- [Fragmento del documento]:

=-=-=-=-=

La tristeza es un
invento portugués. O casi. Lo saben bien quienes hayan visitado Lisboa, quienes
hayan leído a Pessoa y quienes hayan escuchado alguna vez un fado. Los
portugueses sienten la tristeza a su manera, la sienten como propia, casi como
derecho inalienable, y se diría que en portugués el término tristeza no quiere decir lo mismo que en
el resto de lenguas del mundo, sino muchas más cosas. Es una forma de vida, una
tradición, incluso para los millonarios, guapos y jugadores del Real Madrid,
como Cristiano Ronaldo. Esto, en un país como España, oficialmente alegre, se
entiende mal y llega a criticarse despiadadamente, como si la tristeza, real o
fingida, sólo fuera patrimonio de los pobres, de los marginados y de los jugadores
del Atlético de Madrid. Porque si Cristiano no tiene derecho a estar triste, aquí
en el Primer Mundo no lo tenemos nadie.
Un buen pintor
habría pintado un cuadro tormentoso, con apocalípticos paisajes de nubes y
horizontes negros sobre una ciudad grande y dominadora, con las dos últimas
semanas del Real Madrid, desde la publicitada tristeza de Cristiano -¿qué
saudades tienes, Cris?-, pasando por las tristezas colectivas tras la derrota de
Sevilla hasta el júbilo por la remontada de ayer ante el lujosísimo Manchester
City. Todo un viaje emocional en apenas quince días, que algunos tardan en
hacer toda una vida pero que en muy poco tiempo el Madrid es capaz de ofrecer a
una hinchada hambrienta de drama vital, de representaciones en directo de la
vida cruda que pasa y no termina, espectáculo que sólo el deporte puede ofrecer
y, dentro del deporte, el Real Madrid como ninguna otra institución del mundo
(quizá conjuntamente con los Lakers).

=-=-=-=-=

- [Entradas de datos almacenadas]:
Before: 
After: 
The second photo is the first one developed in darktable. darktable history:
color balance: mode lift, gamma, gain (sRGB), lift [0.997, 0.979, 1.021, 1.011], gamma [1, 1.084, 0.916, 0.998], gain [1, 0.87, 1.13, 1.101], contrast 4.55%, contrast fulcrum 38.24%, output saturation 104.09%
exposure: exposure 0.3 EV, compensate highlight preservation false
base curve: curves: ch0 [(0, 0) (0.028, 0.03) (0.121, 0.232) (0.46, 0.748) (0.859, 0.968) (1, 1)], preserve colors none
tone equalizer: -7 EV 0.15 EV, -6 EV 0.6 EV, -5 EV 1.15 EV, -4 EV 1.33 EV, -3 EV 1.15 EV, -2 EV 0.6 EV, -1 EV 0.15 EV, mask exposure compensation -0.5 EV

=-=-=-=-=

- [Lo que harás]:
1. Según el texto sobre la tristeza portuguesa, ¿por qué en España se entiende mal y se critica con dureza que alguien como Cristiano Ronaldo viva la tristeza como forma de vida? Contesta en una a tres oraciones.
2. Reproduce sin ningún cambio el pasaje del texto sobre la tristeza portuguesa que va desde "La tristeza es" hasta "lo tenemos nadie.".

- [Respuestas esperadas]:
1. Porque España es un país oficialmente alegre. Allí se trata la tristeza, real o fingida, como si solo fuera patrimonio de los pobres, de los marginados y de los jugadores del Atlético de Madrid.

2.
La tristeza es un
invento portugués. O casi. Lo saben bien quienes hayan visitado Lisboa, quienes
hayan leído a Pessoa y quienes hayan escuchado alguna vez un fado. Los
portugueses sienten la tristeza a su manera, la sienten como propia, casi como
derecho inalienable, y se diría que en portugués el término tristeza no quiere decir lo mismo que en
el resto de lenguas del mundo, sino muchas más cosas. Es una forma de vida, una
tradición, incluso para los millonarios, guapos y jugadores del Real Madrid,
como Cristiano Ronaldo. Esto, en un país como España, oficialmente alegre, se
entiende mal y llega a criticarse despiadadamente, como si la tristeza, real o
fingida, sólo fuera patrimonio de los pobres, de los marginados y de los jugadores
del Atlético de Madrid. Porque si Cristiano no tiene derecho a estar triste, aquí
en el Primer Mundo no lo tenemos nadie.